Use extreme caution or avoid use in:

• Renal failure (risk of volume overload)
• Liver failure (impaired glucose metabolism)
• Thiamine deficiency (can precipitate Wernicke’s encephalopathy in chronic alcoholics)

Storage of 50% w/v DEXTROSE INJECTION USP

Proper storage of 50% Dextrose Injection USP is essential to ensure sterility, potency, and safety.

• Temperature: Store at controlled room temperature between 15°C to 25°C (59°F to 77°F).
• Protection from light: While not highly light-sensitive, store away from direct sunlight to avoid degradation or discoloration.
• Do not freeze: Freezing can compromise the integrity of the plastic bag and potentially affect solution stability.
• Inspect before use: Ensure the solution is clear and the bag is intact. Do not use if there is turbidity, discoloration, or visible particles.

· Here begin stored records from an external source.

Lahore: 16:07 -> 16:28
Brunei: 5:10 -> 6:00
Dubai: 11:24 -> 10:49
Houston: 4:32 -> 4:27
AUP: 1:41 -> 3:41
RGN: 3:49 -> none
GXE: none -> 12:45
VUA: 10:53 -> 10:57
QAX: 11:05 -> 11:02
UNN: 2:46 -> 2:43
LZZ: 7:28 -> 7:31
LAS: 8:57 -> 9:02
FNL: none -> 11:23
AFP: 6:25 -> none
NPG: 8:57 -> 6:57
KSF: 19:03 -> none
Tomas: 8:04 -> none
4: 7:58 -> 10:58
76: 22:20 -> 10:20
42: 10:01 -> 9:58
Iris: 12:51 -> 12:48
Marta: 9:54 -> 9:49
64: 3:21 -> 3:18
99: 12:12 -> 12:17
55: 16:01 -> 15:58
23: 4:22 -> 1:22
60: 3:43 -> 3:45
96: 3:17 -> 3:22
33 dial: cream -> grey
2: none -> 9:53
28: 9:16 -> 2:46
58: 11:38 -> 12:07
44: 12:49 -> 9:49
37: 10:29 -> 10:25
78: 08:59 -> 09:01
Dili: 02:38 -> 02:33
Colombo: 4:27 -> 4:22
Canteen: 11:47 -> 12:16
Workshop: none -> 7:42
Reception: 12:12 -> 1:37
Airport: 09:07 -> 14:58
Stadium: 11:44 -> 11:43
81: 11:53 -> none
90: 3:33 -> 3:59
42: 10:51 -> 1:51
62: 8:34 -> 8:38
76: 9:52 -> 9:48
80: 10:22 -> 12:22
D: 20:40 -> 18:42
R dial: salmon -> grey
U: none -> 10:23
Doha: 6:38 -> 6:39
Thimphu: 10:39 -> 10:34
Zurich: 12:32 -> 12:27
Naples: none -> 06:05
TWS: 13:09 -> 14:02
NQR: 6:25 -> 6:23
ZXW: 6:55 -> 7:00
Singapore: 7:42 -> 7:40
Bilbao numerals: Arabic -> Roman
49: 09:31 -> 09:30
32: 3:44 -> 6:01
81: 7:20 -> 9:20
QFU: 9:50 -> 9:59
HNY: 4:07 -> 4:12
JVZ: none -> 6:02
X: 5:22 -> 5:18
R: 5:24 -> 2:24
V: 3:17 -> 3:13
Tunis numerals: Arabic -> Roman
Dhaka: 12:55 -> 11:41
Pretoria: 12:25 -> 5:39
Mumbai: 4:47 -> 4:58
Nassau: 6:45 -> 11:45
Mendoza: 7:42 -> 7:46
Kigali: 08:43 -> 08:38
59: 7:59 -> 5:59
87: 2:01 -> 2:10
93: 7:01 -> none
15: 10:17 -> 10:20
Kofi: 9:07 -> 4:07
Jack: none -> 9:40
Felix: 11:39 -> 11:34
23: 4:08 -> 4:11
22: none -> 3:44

Shelf life: Refer to the manufacturer's label for expiry date. Once the bag is opened or the port punctured, use immediately or discard any unused portion to prevent contamination.

Handling precautions:

• Single-use container. Do not reuse.
• Keep out of reach of children.
• Avoid mixing with incompatible drugs unless compatibility is confirmed.

Proper disposal according to hospital waste management protocols is essential for used bags and partially used containers.